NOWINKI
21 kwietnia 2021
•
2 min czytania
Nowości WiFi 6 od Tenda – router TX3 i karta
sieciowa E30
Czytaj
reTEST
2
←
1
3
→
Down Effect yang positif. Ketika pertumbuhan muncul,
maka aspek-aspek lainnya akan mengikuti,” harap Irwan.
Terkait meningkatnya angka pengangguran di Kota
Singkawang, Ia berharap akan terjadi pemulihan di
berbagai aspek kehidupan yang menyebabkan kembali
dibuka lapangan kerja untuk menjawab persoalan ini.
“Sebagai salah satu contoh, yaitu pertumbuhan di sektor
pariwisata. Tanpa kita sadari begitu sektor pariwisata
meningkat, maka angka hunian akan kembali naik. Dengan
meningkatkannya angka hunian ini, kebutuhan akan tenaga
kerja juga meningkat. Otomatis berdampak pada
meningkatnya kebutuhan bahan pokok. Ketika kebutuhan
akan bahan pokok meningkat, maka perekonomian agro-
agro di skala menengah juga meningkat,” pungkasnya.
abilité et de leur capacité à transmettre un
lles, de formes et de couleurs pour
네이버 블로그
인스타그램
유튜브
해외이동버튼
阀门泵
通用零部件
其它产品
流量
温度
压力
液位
◇ ◇ ◇ ◇ ◇ ◇ ◇
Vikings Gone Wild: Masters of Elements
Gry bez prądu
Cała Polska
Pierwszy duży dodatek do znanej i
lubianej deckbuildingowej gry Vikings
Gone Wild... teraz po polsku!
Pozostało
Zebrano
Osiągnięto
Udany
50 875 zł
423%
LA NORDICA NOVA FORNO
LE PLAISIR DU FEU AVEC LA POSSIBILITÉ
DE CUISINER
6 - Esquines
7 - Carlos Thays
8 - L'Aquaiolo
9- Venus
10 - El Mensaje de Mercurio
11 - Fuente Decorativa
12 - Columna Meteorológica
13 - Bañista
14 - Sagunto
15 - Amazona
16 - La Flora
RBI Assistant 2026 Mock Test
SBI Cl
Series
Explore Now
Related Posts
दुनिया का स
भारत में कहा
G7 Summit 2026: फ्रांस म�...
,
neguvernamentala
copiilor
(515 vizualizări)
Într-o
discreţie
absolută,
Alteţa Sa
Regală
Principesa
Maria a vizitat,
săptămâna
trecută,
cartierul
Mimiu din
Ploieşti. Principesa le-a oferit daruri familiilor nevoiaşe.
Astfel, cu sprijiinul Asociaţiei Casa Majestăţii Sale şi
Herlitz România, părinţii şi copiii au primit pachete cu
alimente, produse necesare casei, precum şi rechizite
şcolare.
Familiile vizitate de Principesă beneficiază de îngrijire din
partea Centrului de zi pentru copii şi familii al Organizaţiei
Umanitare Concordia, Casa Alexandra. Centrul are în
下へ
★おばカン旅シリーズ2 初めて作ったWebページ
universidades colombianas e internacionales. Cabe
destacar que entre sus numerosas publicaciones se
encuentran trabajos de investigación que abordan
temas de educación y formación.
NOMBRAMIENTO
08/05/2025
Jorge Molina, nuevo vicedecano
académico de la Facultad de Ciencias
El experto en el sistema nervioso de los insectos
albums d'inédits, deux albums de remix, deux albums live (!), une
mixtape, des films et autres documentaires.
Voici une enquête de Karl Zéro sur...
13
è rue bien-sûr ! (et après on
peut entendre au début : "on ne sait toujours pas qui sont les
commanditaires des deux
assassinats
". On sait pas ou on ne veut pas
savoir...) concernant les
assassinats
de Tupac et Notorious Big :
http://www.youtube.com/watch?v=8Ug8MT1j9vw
◇ ◇ ◇ ◇ ◇ ◇ ◇
Your instructions —
In everything from the line containing "Vikings Gone Wild: Masters of Elements" down to the line containing "LA NORDICA NOVA FORNO", swap "Udany" for "Zakończony". Return only those lines, with nothing else altered.

Solution for this exercise —
Vikings Gone Wild: Masters of Elements
Gry bez prądu
Cała Polska
Pierwszy duży dodatek do znanej i
lubianej deckbuildingowej gry Vikings
Gone Wild... teraz po polsku!
Pozostało
Zebrano
Osiągnięto
Zakończony
50 875 zł
423%
LA NORDICA NOVA FORNO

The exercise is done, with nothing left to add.